What’s immediately noticeable about Monsoon Wedding is its unique blend of handheld home-movie style depictions of the frenzy of planning a wedding, with more stylized sequences – generally in slow motion gliding shots – that reference song sequences and love-at-first-sight romance tropes of Bollywood yesteryear cinema.
The latter is beautifully illustrated in the sequence where Alice and Dubey first meet. The song “Aaj Mausam Bada” from the 1970s romance film Loafer plays as Alice and Dubey bump into each other and lock eyes and the tray of glasses Alice is holding crashes to the ground.
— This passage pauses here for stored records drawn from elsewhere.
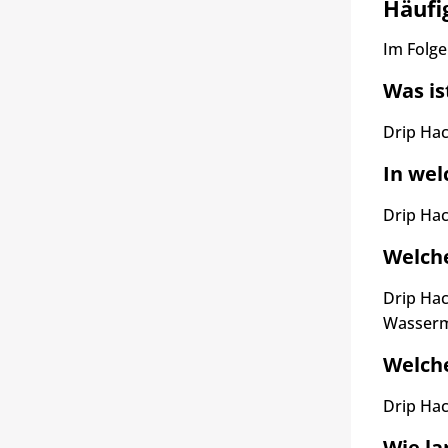
Häufi
Im Folge
Was is
Drip Hac
In wel
Drip Hac
Welche
Drip Hac
Wasserm
Welche
Drip Hac
Wie la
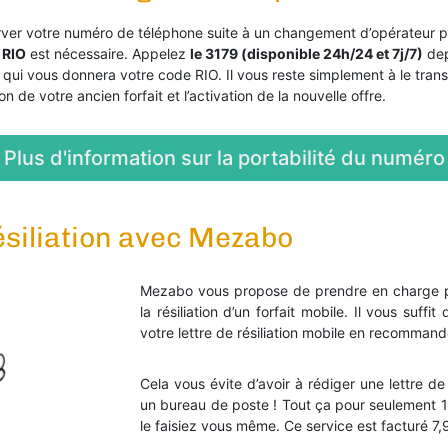
rver votre numéro de téléphone suite à un changement d’opérateur
 RIO
est nécessaire. Appelez
le 3179 (disponible 24h/24 et 7j/7)
dep
qui vous donnera votre code RIO. Il vous reste simplement à le transm
on de votre ancien forfait et l’activation de la nouvelle offre.
Plus d'information sur la portabilité du numéro
ésiliation avec Mezabo
Mezabo vous propose de prendre en charge po
la résiliation d’un forfait mobile. Il vous suf
votre lettre de résiliation mobile en recomman
Cela vous évite d’avoir à rédiger une lettre d
un bureau de poste ! Tout ça pour seulement 1
le faisiez vous même. Ce service est facturé 7,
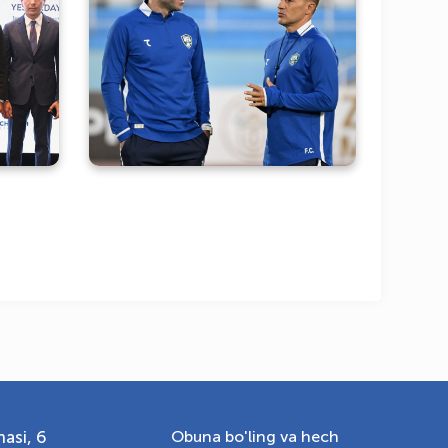
Futbol boʻyicha Oʻzbekiston
echa,
milliy terma jamoasi yangi
qaro
bosh murabbiy qoʻl-ostida
ladi
oʻquv-mashgʻulot yigʻinini
OLYMPCHIK AI - yordamchi
olib bormoqda
Onlayn · olympic.uz
asi, 6
Obuna bo'ling va hech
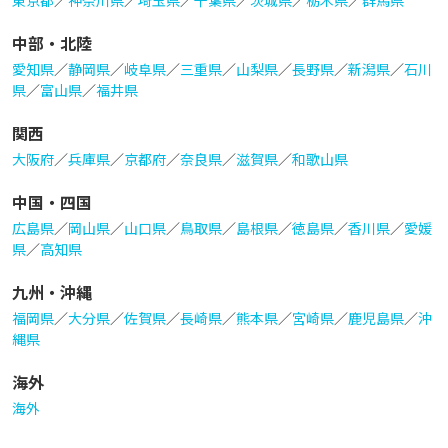
東京都
／
神奈川県
／
埼玉県
／
千葉県
／
茨城県
／
栃木県
／
群馬県
中部・北陸
愛知県
／
静岡県
／
岐阜県
／
三重県
／
山梨県
／
長野県
／
新潟県
／
石川
県
／
富山県
／
福井県
関西
大阪府
／
兵庫県
／
京都府
／
奈良県
／
滋賀県
／
和歌山県
中国・四国
広島県
／
岡山県
／
山口県
／
鳥取県
／
島根県
／
徳島県
／
香川県
／
愛媛
県
／
高知県
九州・沖縄
福岡県
／
大分県
／
佐賀県
／
長崎県
／
熊本県
／
宮崎県
／
鹿児島県
／
沖
縄県
海外
海外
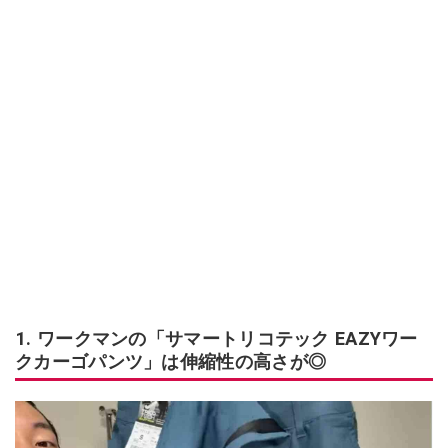
1. ワークマンの「サマートリコテック EAZYワー
クカーゴパンツ」は伸縮性の高さが◎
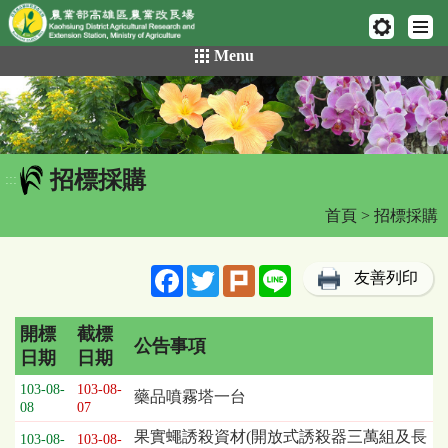
網頁置頂
:::
跳
Menu
到
主
要
內
容
招標採購
區
:::
塊
首頁
> 招標採購
Facebook
Twitter
Plurk
Line
友善列印
開標
截標
公告事項
日期
日期
招
103-08-
103-08-
藥品噴霧塔一台
標
08
07
採
果實蠅誘殺資材(開放式誘殺器三萬組及長
103-08-
103-08-
購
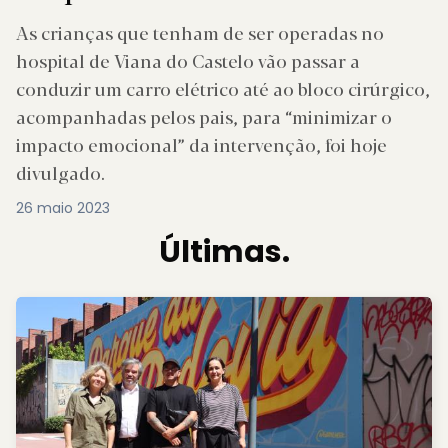
As crianças que tenham de ser operadas no
hospital de Viana do Castelo vão passar a
conduzir um carro elétrico até ao bloco cirúrgico,
acompanhadas pelos pais, para “minimizar o
impacto emocional” da intervenção, foi hoje
divulgado.
26 maio 2023
Últimas.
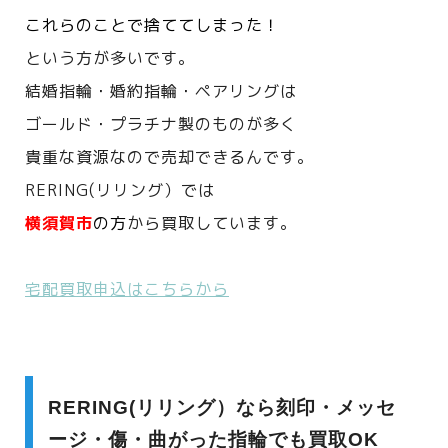
これらのことで捨ててしまった！
という方が多いです。
結婚指輪・婚約指輪・ペアリングは
ゴールド・プラチナ製のものが多く
貴重な資源なので売却できるんです。
RERING(リリング）では
横須賀市
の方
から買取しています。
宅配買取申込はこちらから
RERING(リリング）なら刻印・メッセ
ージ・傷・曲がった指輪でも買取OK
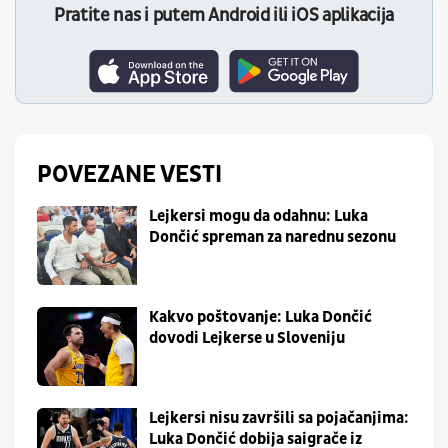
Pratite nas i putem Android ili iOS aplikacija
POVEZANE VESTI
Lejkersi mogu da odahnu: Luka
Dončić spreman za narednu sezonu
Kakvo poštovanje: Luka Dončić
dovodi Lejkerse u Sloveniju
Lejkersi nisu završili sa pojačanjima:
Luka Dončić dobija saigrače iz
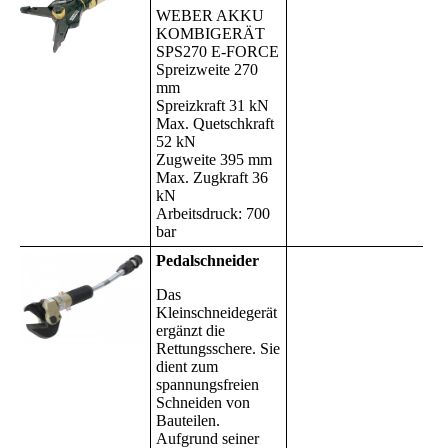
WEBER AKKU
KOMBIGERÄT
SPS270 E-FORCE
Spreizweite 270
mm
Spreizkraft 31 kN
Max. Quetschkraft
52 kN
Zugweite 395 mm
Max. Zugkraft 36
kN
Arbeitsdruck: 700
bar
Pedalschneider
Das
Kleinschneidegerät
ergänzt die
Rettungsschere. Sie
dient zum
spannungsfreien
Schneiden von
Bauteilen.
Aufgrund seiner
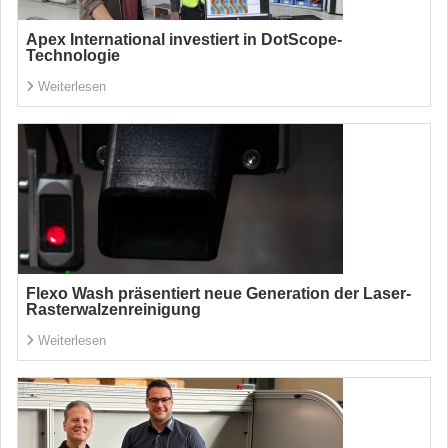
Apex International investiert in DotScope-
Technologie
Weiterlesen
Flexo Wash präsentiert neue Generation der Laser-
Rasterwalzenreinigung
Weiterlesen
The camerawork, by frequent Nair collaborator Declan Quinn, features many intimate close-ups, giving each character involved in the wedding ceremony their own side-story worth of investment by the audience.
Similar to Terrence Davies’ Distant Voices, Still Lives, Monsoon Wedding uses music as a vehicle for the examination of family and culture. Nair’s conscious decision to not only include Bollywood film songs but also many famous Pakistani qawwali compositions — Nusrat Fateh Ali Khan’s “Allah Hoon” or Farida Khanum’s rendition of Fayyad Hashmi’s geet1 “Aaj Jaane Ki Zidna Karo” — marks the inextricable commonality India and Pakistan share in music and the arts.
The wedding playlist as well as the singing and dancing performances by some of the characters are informed both by modern Bollywood as well as traditional prayer songs and classical ragas2. These examples also rumble with social and religious undercurrents that Nair portrays as points of conflict and contention within the family.
In a dance sequence, Lalit scolds his son for being too effeminate, illustrating his own insecurities and his old-fashioned and outdated ideas of masculinity and family ‘reputation’ among his peers. Other relatable moments of generational and cultural divide include when older members of the family try to lecture Ria on her decision to pursue creative writing saying that it’s an ‘impractical career’ with little monetary opportunities.
Monsoon Wedding uses music as a vehicle for the examination of family and culture.
Nair confronts cultural conflict and taboos many times, which are explicitly shown in shockingly frank and revealing ways. Near the beginning of the film, we watch a news segment where a woman recites sexually explicit dialogue from a controversial new movie and anchors debate about the taboo nature of sex within Indian media and the influence of the West on the nation.
Social structure in the movie also plays a massive role, specifically in the ways romance and intimacy develop between the workers, Dubey and Alice, and family friends Ayesh and Rahul. The former generally engage in more innocent, traditionally grounded, puppy love while the wealthier characters are clearly more influenced by worldly traditions, and therefore become more immediately sexual.
Nair illustrates this difference clearly in when and how they meet. She depicts Dubey and Alice’s romance by sparse dialogue, spacing in the frame, and static shots that take in their full visage. Ayesha and Rahul’s scenes are more intimate, with the camera observing body parts and gazes of the eye. Nair also makes explicit Dubey and Alice’s class disparities within the wedding: they eat in separate areas from the rest of the family. Their interactions generally come either through being given orders or being patronized as “part of the family”.
The density with which Monsoon Wedding confronts so many layers, conflicts, and tropes of Indian society and its inherent ties to the nation’s cinema is impressive and immersive. Small in volume but dense in thought and vision, Monsoon Wedding, which won the Golden Lion at the 2001 Venice Film Festival, shows a clear improvement from Nair’s celebrated debut Salaam Bombay in painting a compelling portrait of Indian society and the state of the nation.
1 in Hindi and Urdu, a geet refers to any poem that is set to music that can be sung alone, as a duet, or in a chorus.
2 In Indian classical music, a raga is a melodic framework for improvisation.